What you should do:
Please give back, word for word, only the lines starting at the one containing "[668,154,694,171] [ ]" and ending at the one containing "[830,235,836,252] [513,262,520,279] [ ]" within the material below.

Records supplied:
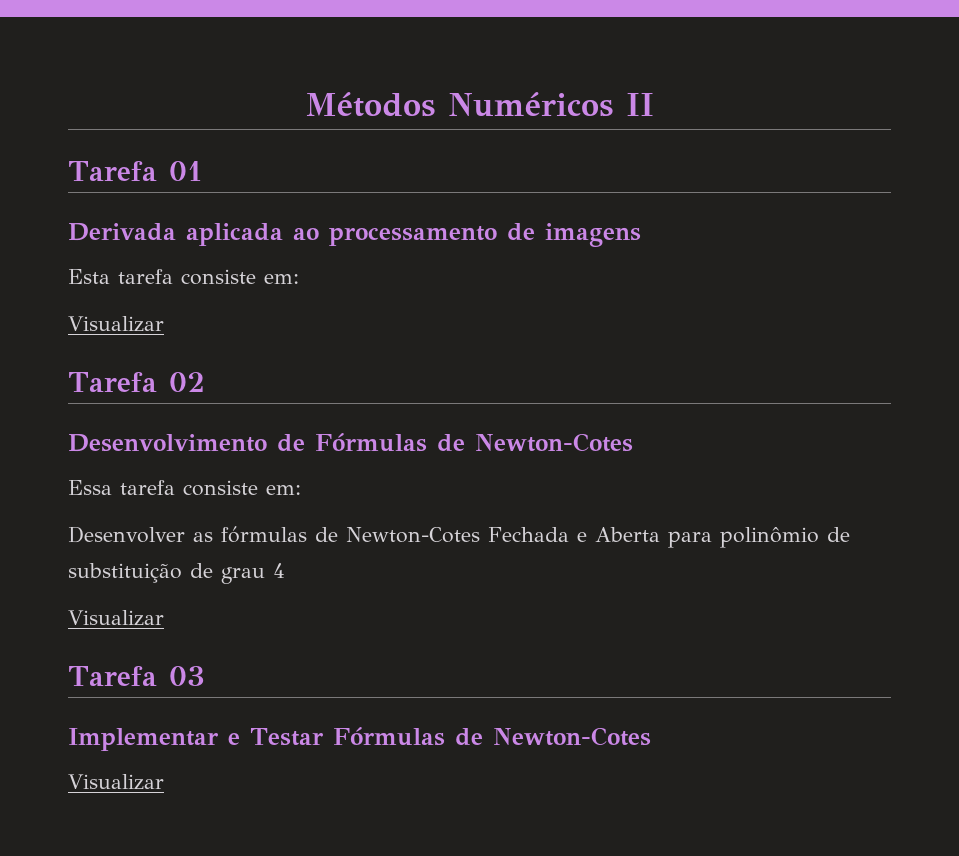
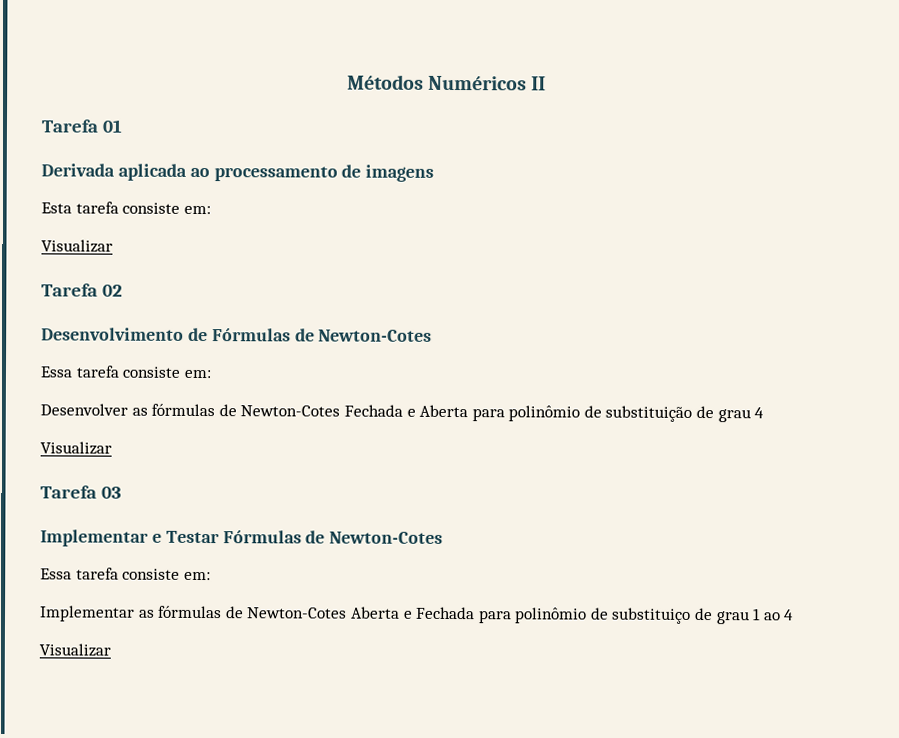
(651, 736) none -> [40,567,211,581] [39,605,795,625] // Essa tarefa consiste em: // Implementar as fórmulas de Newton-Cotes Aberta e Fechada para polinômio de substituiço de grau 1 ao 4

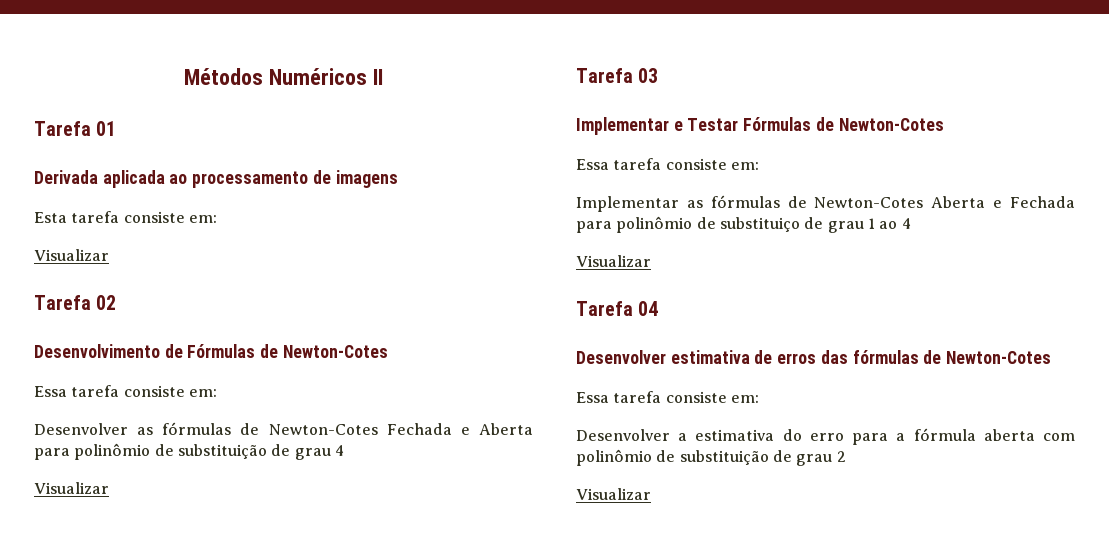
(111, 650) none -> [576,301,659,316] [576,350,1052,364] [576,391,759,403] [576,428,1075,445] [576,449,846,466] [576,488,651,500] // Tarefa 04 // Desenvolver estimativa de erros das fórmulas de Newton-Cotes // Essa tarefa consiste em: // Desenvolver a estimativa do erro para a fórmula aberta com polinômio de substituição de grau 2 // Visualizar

==

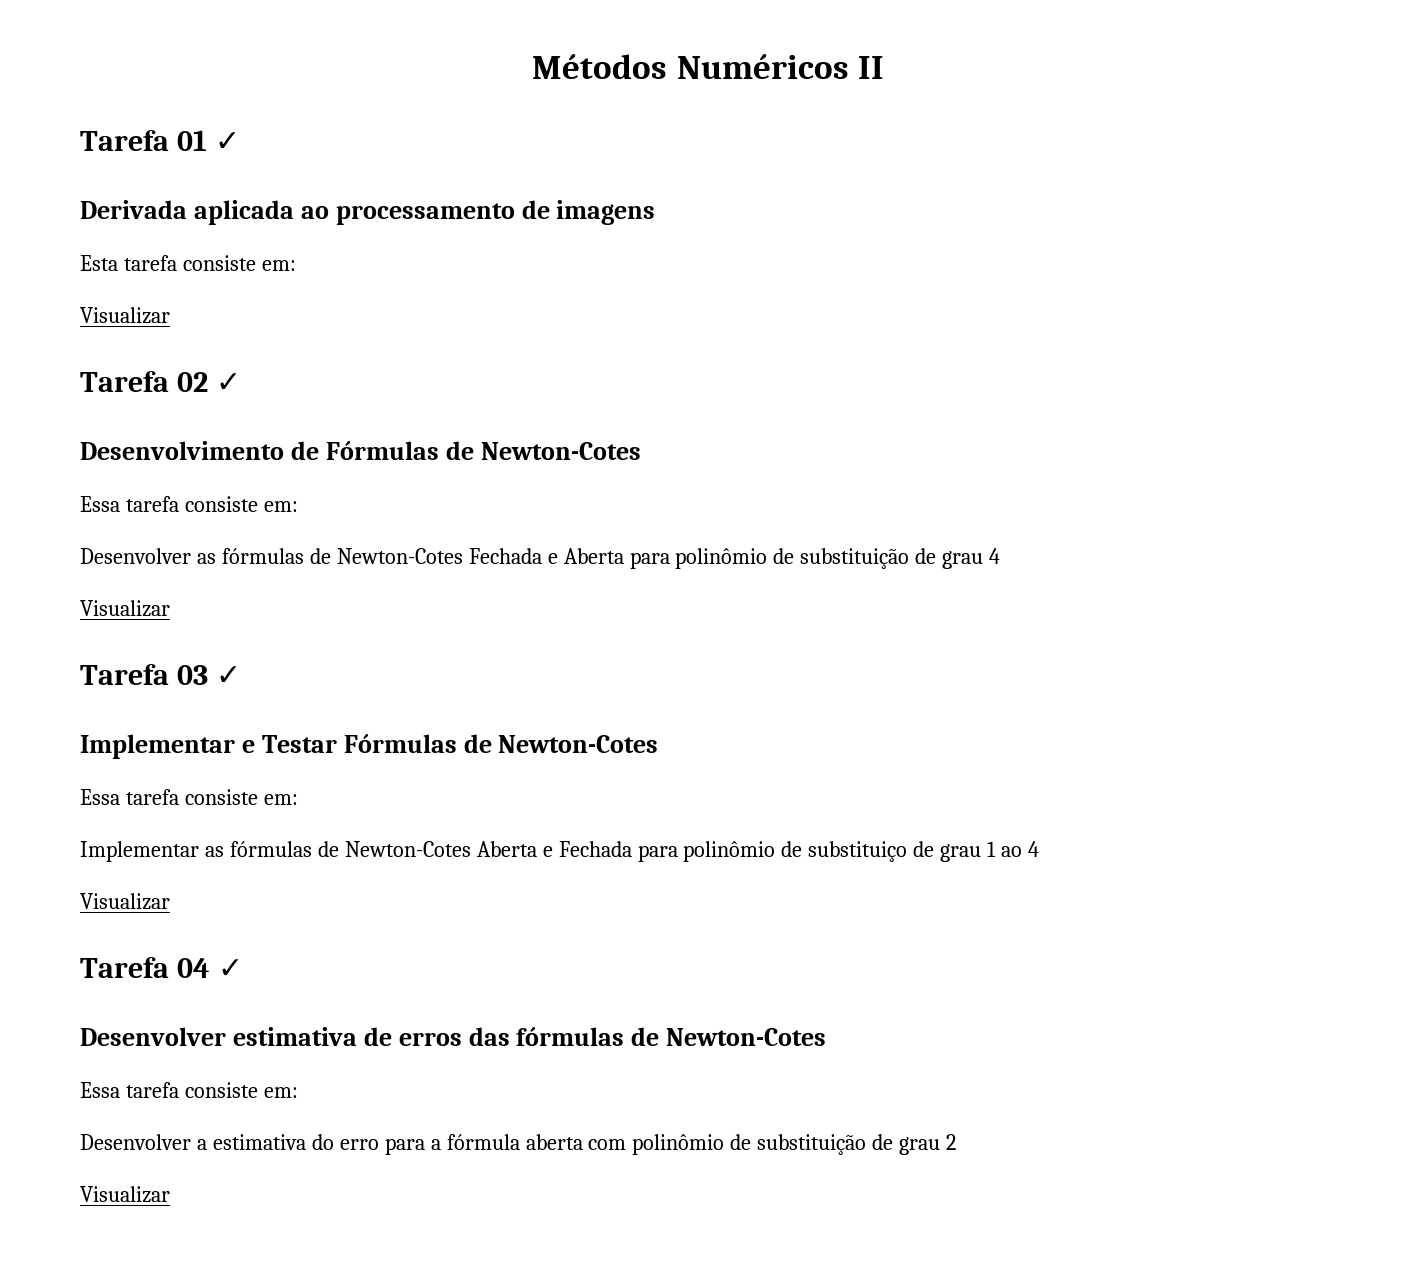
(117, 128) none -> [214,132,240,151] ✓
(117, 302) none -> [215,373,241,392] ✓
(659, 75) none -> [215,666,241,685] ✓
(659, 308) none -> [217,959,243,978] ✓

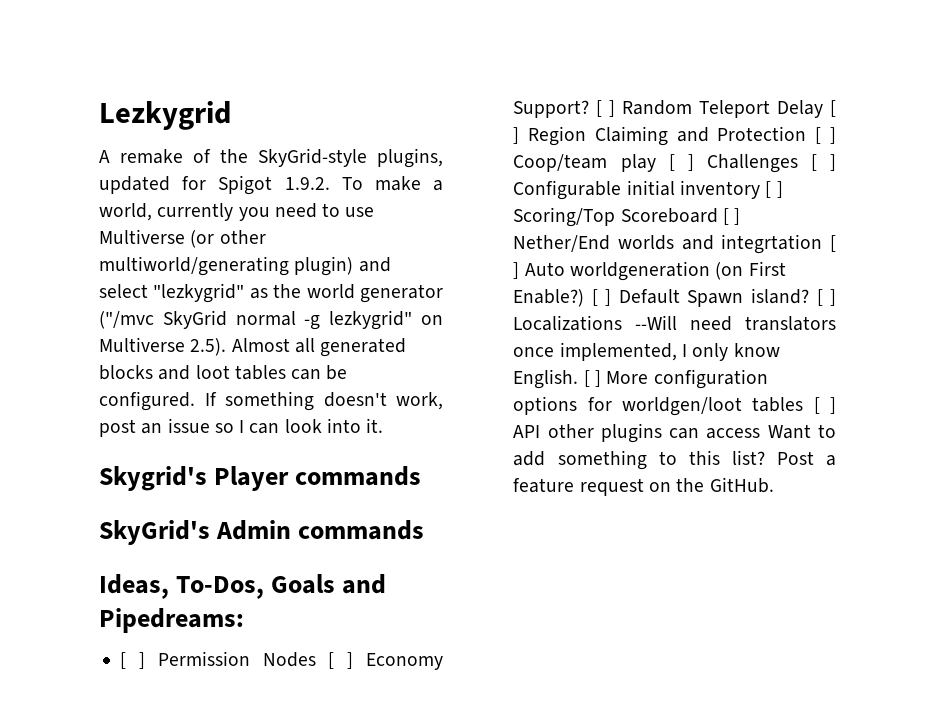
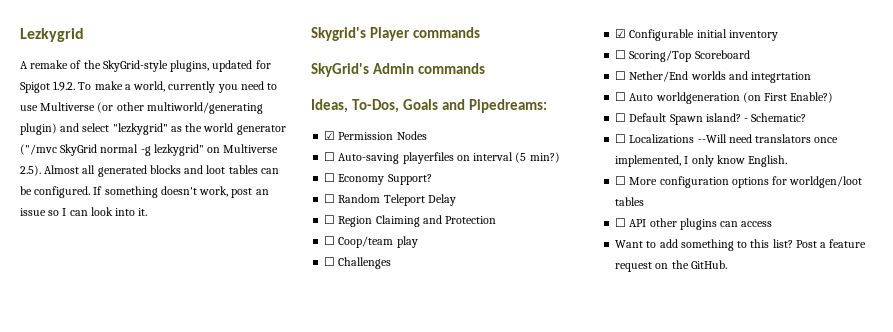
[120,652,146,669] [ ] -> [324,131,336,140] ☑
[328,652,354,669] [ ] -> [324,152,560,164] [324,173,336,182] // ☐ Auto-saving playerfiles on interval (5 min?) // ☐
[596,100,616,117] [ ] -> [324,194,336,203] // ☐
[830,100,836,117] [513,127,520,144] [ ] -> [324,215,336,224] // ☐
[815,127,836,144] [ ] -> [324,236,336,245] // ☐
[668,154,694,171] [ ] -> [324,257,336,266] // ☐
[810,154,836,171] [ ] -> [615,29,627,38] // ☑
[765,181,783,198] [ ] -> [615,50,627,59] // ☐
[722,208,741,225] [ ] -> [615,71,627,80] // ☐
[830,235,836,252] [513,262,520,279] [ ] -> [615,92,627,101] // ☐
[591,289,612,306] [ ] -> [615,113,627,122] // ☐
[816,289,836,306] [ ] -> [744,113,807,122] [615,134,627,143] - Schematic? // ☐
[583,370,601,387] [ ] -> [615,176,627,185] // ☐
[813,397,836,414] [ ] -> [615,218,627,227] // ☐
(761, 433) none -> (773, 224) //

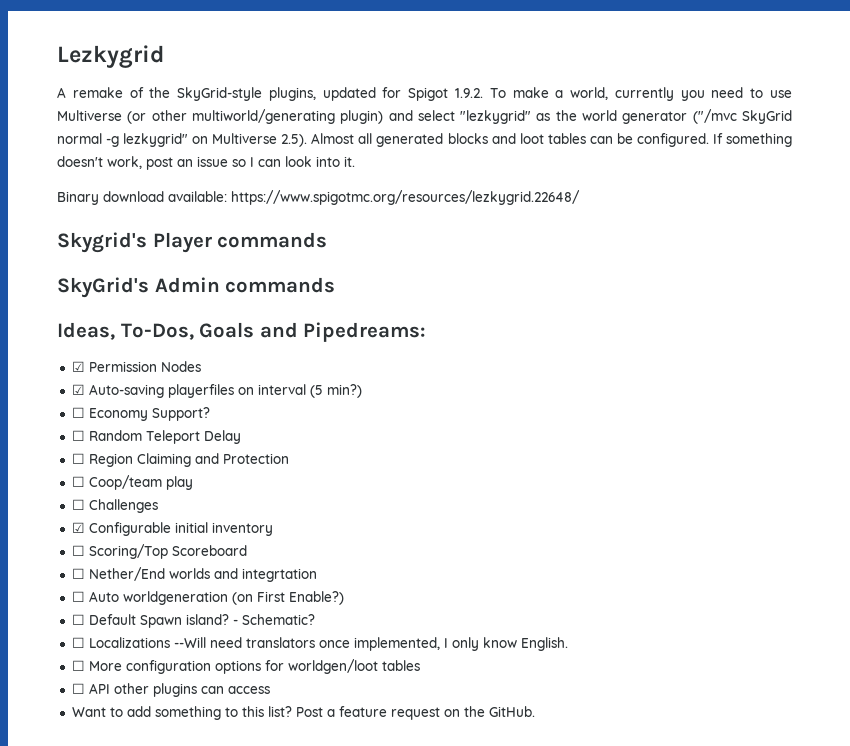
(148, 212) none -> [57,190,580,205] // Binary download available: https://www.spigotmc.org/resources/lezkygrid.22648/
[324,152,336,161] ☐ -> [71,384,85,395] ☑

Solution to the exercise:
[668,154,694,171] [ ] -> [324,257,336,266] // ☐
[810,154,836,171] [ ] -> [615,29,627,38] // ☑
[765,181,783,198] [ ] -> [615,50,627,59] // ☐
[722,208,741,225] [ ] -> [615,71,627,80] // ☐
[830,235,836,252] [513,262,520,279] [ ] -> [615,92,627,101] // ☐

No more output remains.